Citation hit rate: percentage of answers where the cited chunk actually contains the asserted fact. Trends down before any other signal — measure on a sample of 100 answers per week.
Confidence score distributions: the model’s stated confidence shifts measurably when retrieval quality drops. Track the mean and the 10th percentile.

Embedding refresh strategies

Three strategies, in order of cost. Pick the cheapest that addresses your drift profile.

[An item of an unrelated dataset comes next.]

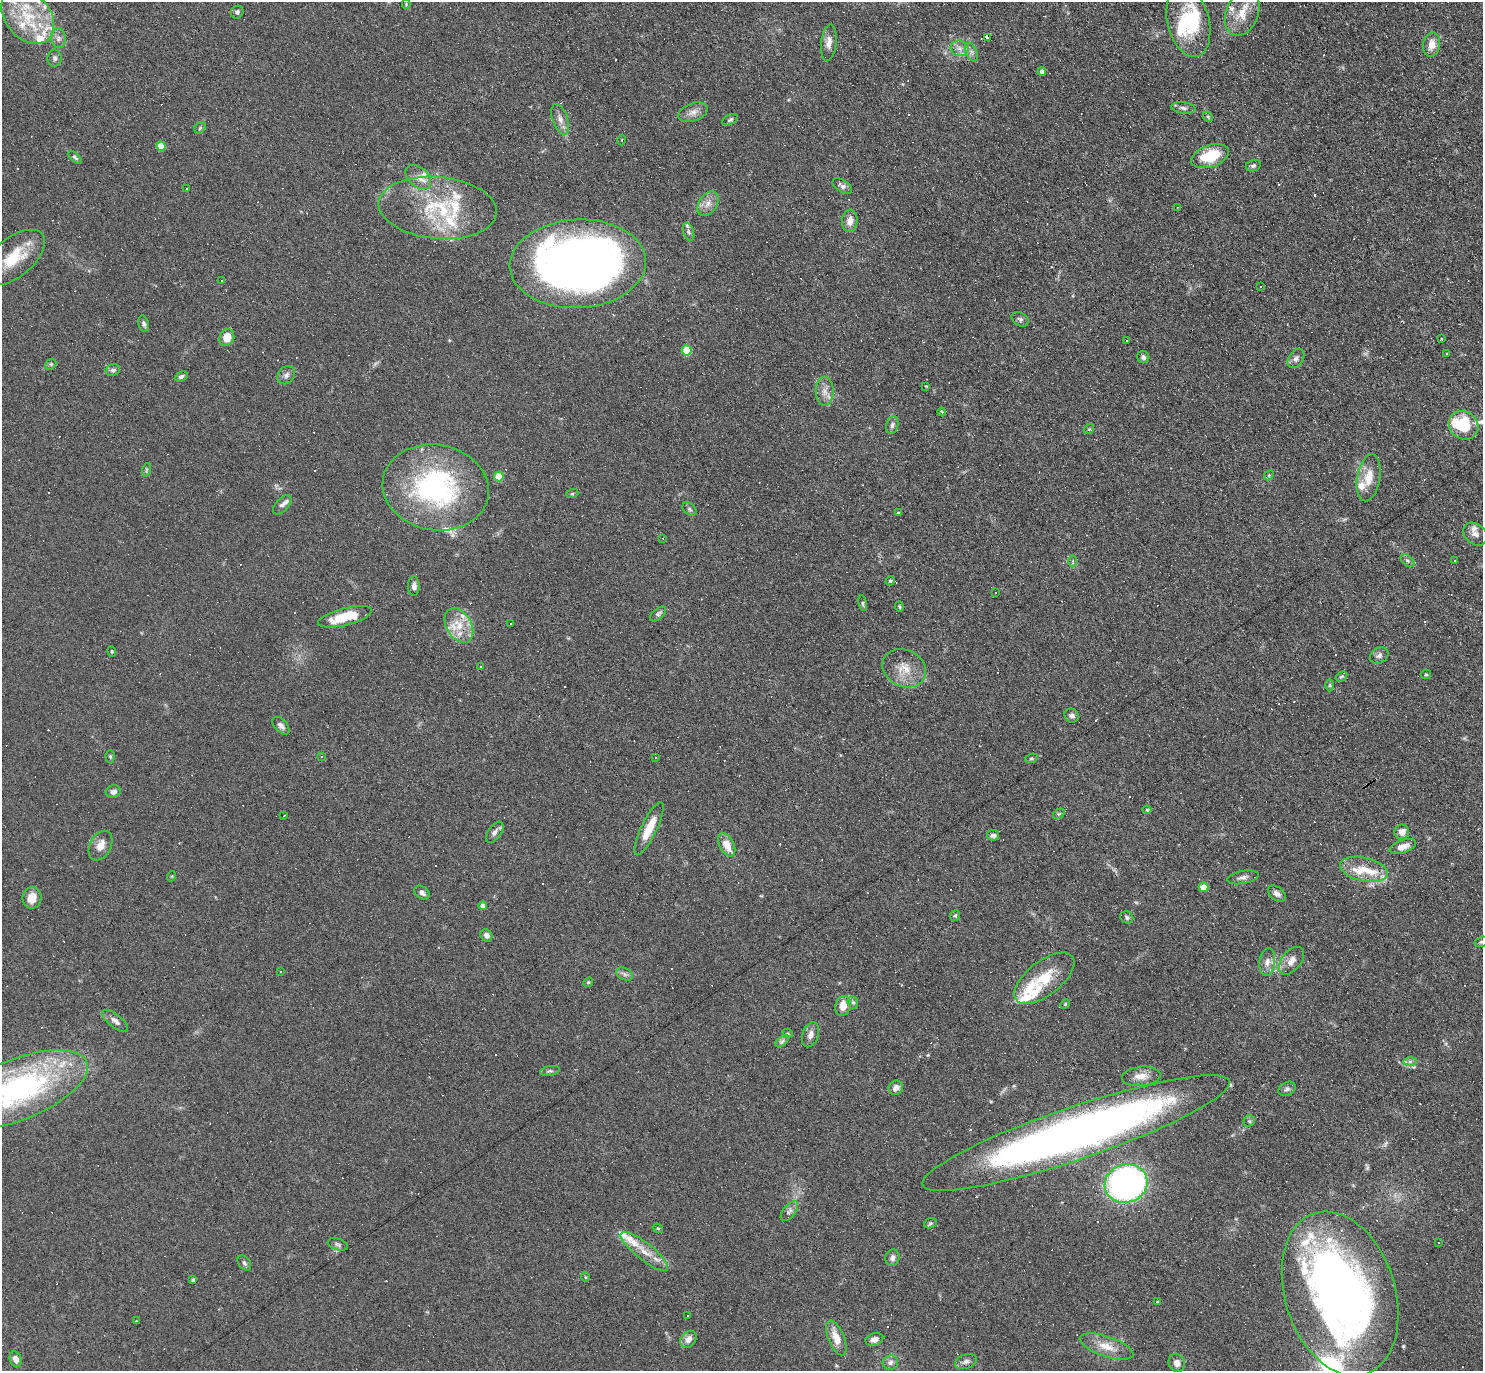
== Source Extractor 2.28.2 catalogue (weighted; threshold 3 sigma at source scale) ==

Incremental refresh: re-embed only documents that changed. Cheap; the right default for most systems. A nightly job that watches the source-of-truth content and updates embeddings for changed documents.
Full reindex: re-embed the whole corpus. Triggered by an embedding-model upgrade or by a structural reorganization of the source. Usually quarterly or semi-annual.
Model upgrade: when a new embedding model materially outperforms yours on your domain (test on your data, not on public benchmarks), plan a full reindex tied to the upgrade. Versioned indexes let you roll back if the new model regresses on something the benchmark missed.

Operational practices that keep drift bounded

Drift is unavoidable. Drift becoming a customer-facing problem is avoidable, if four practices are in place:

Versioned indexes: every embedding generation gets a version. Roll back instantly when an upgrade regresses.
Shadow evaluation: run new models against the existing eval before promoting. Compare answers on the same gold set side by side.
Quarterly review with an owner: someone owns the eval set. Expanding it is part of their job, not a "we should do this" afterthought.
Reading the queries: log and sample 50 user queries a week. Tag them. Patterns emerge in the queries before they emerge in the metrics.

IDS AI Solutions builds the evaluation and drift-monitoring layer into every Enterprise RAG & Knowledge Systems engagement — gold-set design, recall and citation-hit dashboards, refresh strategy tuned to your content velocity. Talk to our team for a drift-readiness review of your current RAG deployment.

Frequently asked questions

How often should we re-embed our corpus?

Incremental re-embedding of changed documents runs as a daily or weekly job. Full reindex of the whole corpus is usually quarterly or semi-annual, triggered by either an embedding-model upgrade or a structural reorganization of the source. Don’t reindex on a calendar without reason — the cost compounds, and a stable embedding is fine as long as the eval set says so.

What is the earliest leading indicator of retrieval drift?

Citation hit rate — the percentage of answers where the cited chunk actually contains the asserted fact. Measured on a weekly sample of 100 answers, it trends down before any other metric and before user complaints arrive. Recall@k against the gold set is the second-earliest signal.

How big should the gold-standard eval set be?

Start with 100 carefully tagged Q&A pairs that cover your top 5 query patterns. Grow it by 5–10 questions per week sampled from real production traffic, tagged by a subject-matter reviewer. After six months you’ll have ~250–350 questions covering the real distribution. Bigger isn’t automatically better — coverage of real query types matters more than raw size.